In December 2020, UVA Wise music professor Peter Ryan asked Eggar to don a mask and make music videos together in the College’s Black Box Theater for fun and to cheer folks up. That led to Ryan asking Eggar, who has taught at The Juilliard School, to teach at UVA Wise. Eggar, who holds degrees from Juilliard and Harvard University, has taught there for the past two years.

“There is something so magical about teaching string instruments in the heart of the bluegrass region and it’s been wonderful,” said Eggar. “It’s a lot of learning for me as well as them.”

Eggar said working on the recent album has changed his approach to teaching—focusing more on personal narrative in student’s work along with technical music composition. It’s also provided new insight into the commissioning process by producing more unheard voices.

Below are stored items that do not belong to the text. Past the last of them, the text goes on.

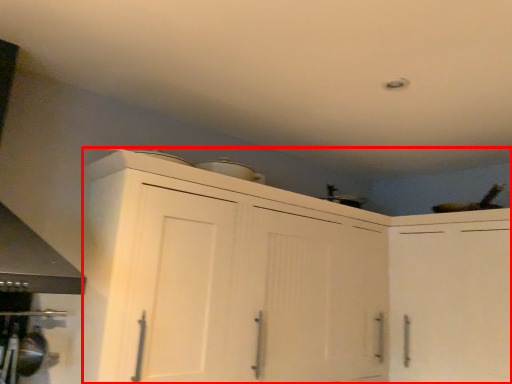
Question: From the image's perspective, what is the correct spatial positioning of cabinetry (annotated by the red box) in reference to cabinetry?

Choices:
 (A) below
 (B) above

Answer: (B)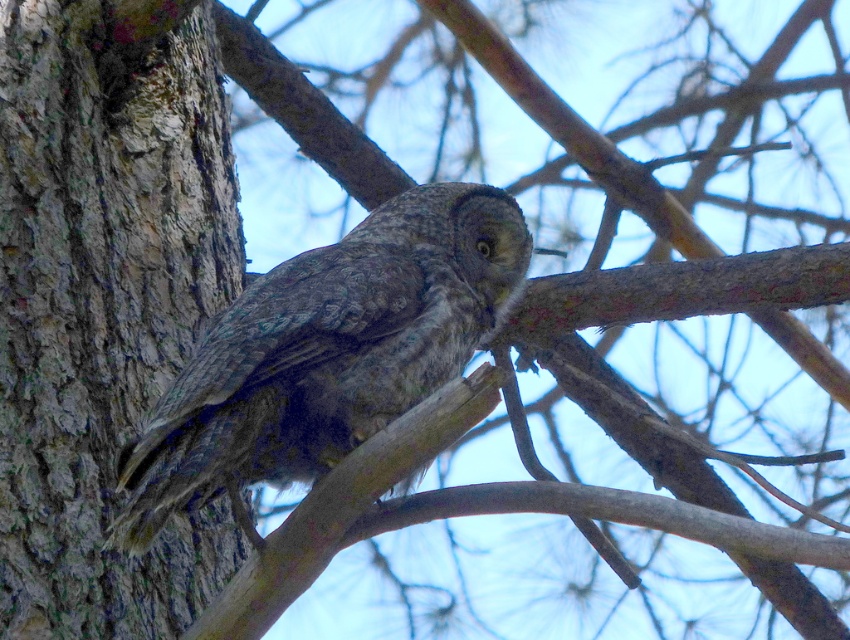
Between rough bark tree trunk at left and speckled gray owl at center, which one appears on the left side from the viewer's perspective?

rough bark tree trunk at left is more to the left.

Describe the element at coordinates (103, 314) in the screenshot. The width and height of the screenshot is (850, 640). I see `rough bark tree trunk at left` at that location.

Find the location of `rough bark tree trunk at left`. rough bark tree trunk at left is located at coordinates tap(103, 314).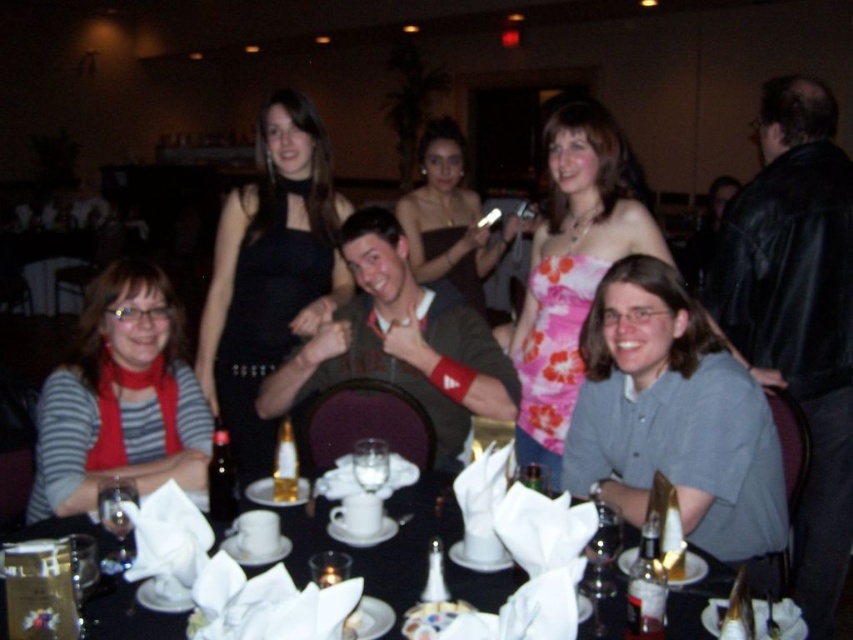
Question: Observing the image, what is the correct spatial positioning of pink floral dress at center in reference to white porcelain cup at center?

Choices:
 (A) above
 (B) below

Answer: (A)

Question: Among these objects, which one is farthest from the camera?

Choices:
 (A) black satin dress at center
 (B) matte black dress at center
 (C) pink floral dress at center
 (D) matte black dress at left

Answer: (B)

Question: Does matte black dress at center have a smaller size compared to white porcelain cup at center?

Choices:
 (A) yes
 (B) no

Answer: (B)

Question: Does matte black dress at left have a lesser width compared to white napkin at lower center?

Choices:
 (A) yes
 (B) no

Answer: (A)

Question: Which object appears closest to the camera in this image?

Choices:
 (A) white napkin at lower center
 (B) white porcelain cup at center
 (C) matte black dress at left
 (D) matte black dress at center

Answer: (A)

Question: Which of these objects is positioned closest to the white napkin at lower center?

Choices:
 (A) pink floral dress at center
 (B) black satin dress at center

Answer: (A)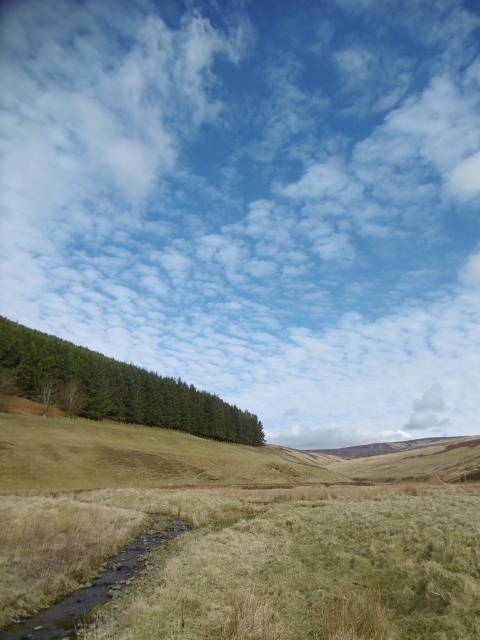
Question: Which point is farther to the camera?

Choices:
 (A) white fluffy cloud at upper center
 (B) brown grassy stream at lower left

Answer: (A)

Question: Which of these objects is positioned closest to the white fluffy cloud at upper center?

Choices:
 (A) green matte forest at left
 (B) brown grassy stream at lower left

Answer: (A)

Question: Which point is farther to the camera?

Choices:
 (A) (15, 364)
 (B) (82, 253)

Answer: (B)

Question: Where is green matte forest at left located in relation to brown grassy stream at lower left in the image?

Choices:
 (A) right
 (B) left

Answer: (B)

Question: Can you confirm if green matte forest at left is bigger than brown grassy stream at lower left?

Choices:
 (A) no
 (B) yes

Answer: (B)

Question: Is the position of white fluffy cloud at upper center more distant than that of brown grassy stream at lower left?

Choices:
 (A) yes
 (B) no

Answer: (A)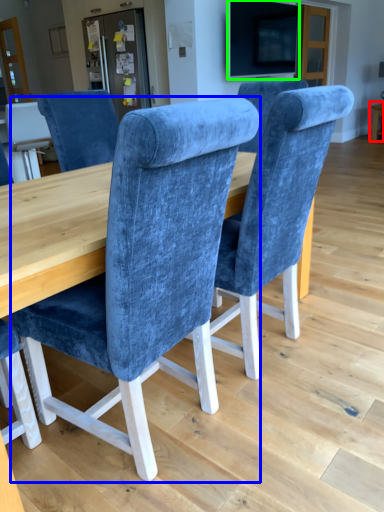
Question: Which object is the farthest from table (highlighted by a red box)? Choose among these: chair (highlighted by a blue box) or television (highlighted by a green box).

Choices:
 (A) chair
 (B) television

Answer: (A)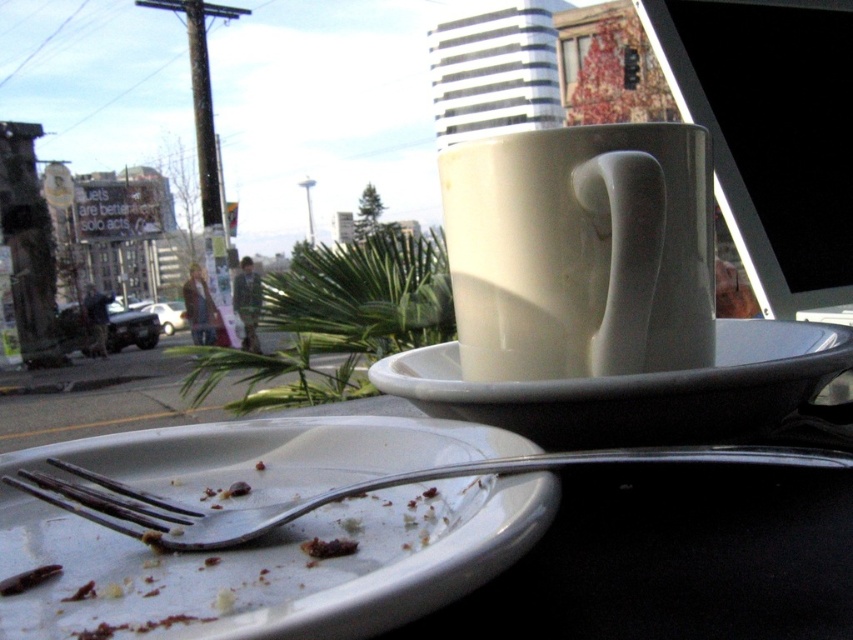
You are sitting in the vehicle and want to reach the point at coordinates point (277, 605). If your hand can extend 8 inches forward, can you comfortably reach that point?

The distance of point (277, 605) from viewer is 7.99 inches, so yes, you can comfortably reach that point since your hand can extend 8 inches forward.

You are a passenger in a car and want to place your coffee mug somewhere safe. You see the white ceramic mug at upper center and the white matte saucer at center. Which object is located higher up and would be a better spot to prevent spills?

The white ceramic mug at upper center is above the white matte saucer at center, so placing the mug higher up would be safer to prevent spills.

You are a passenger in the car and want to reach for both the white matte plate at lower left and the white ceramic mug at upper center. Which one is closer to you?

The white matte plate at lower left is closer to you because it is positioned lower than the white ceramic mug at upper center, which is placed higher up on the dashboard.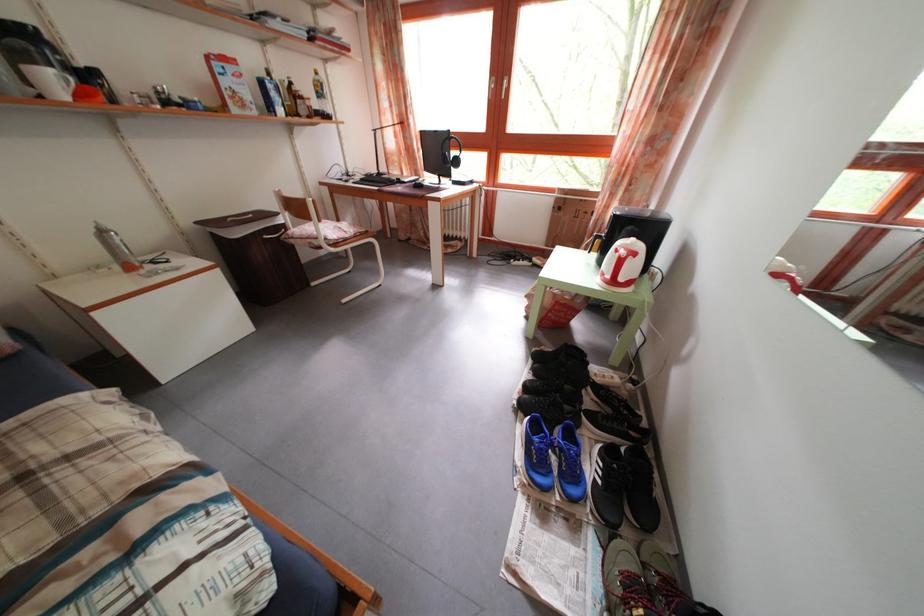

“In my UVA Wise class today, we had a really interesting conversation about the relationship between Beethoven and Hip Hop. It’s about being able to bring open discussion with students about music of all genres and not just putting things in predetermined boxes like high art versus commercial art,” Eggar said.

On Sunday, March 26, UVA students and others will get a chance to hear Eggar and Warren, along with UVA Wise Associate Professor of Music and pianist Peter Ryan and Knoxville Symphony Orchestra violinist Sean Claire, perform their Grammy-nominated works at the College’s Cantrell Hall as part of Pro-Art’s W. Campbell Edmonds Concert series which is free and open to the public. Attendees must register: www.proartva.org/dave-eggar-tasha-warren

The Grammy Awards will be broadcast at 8 p.m. Sunday on CBS.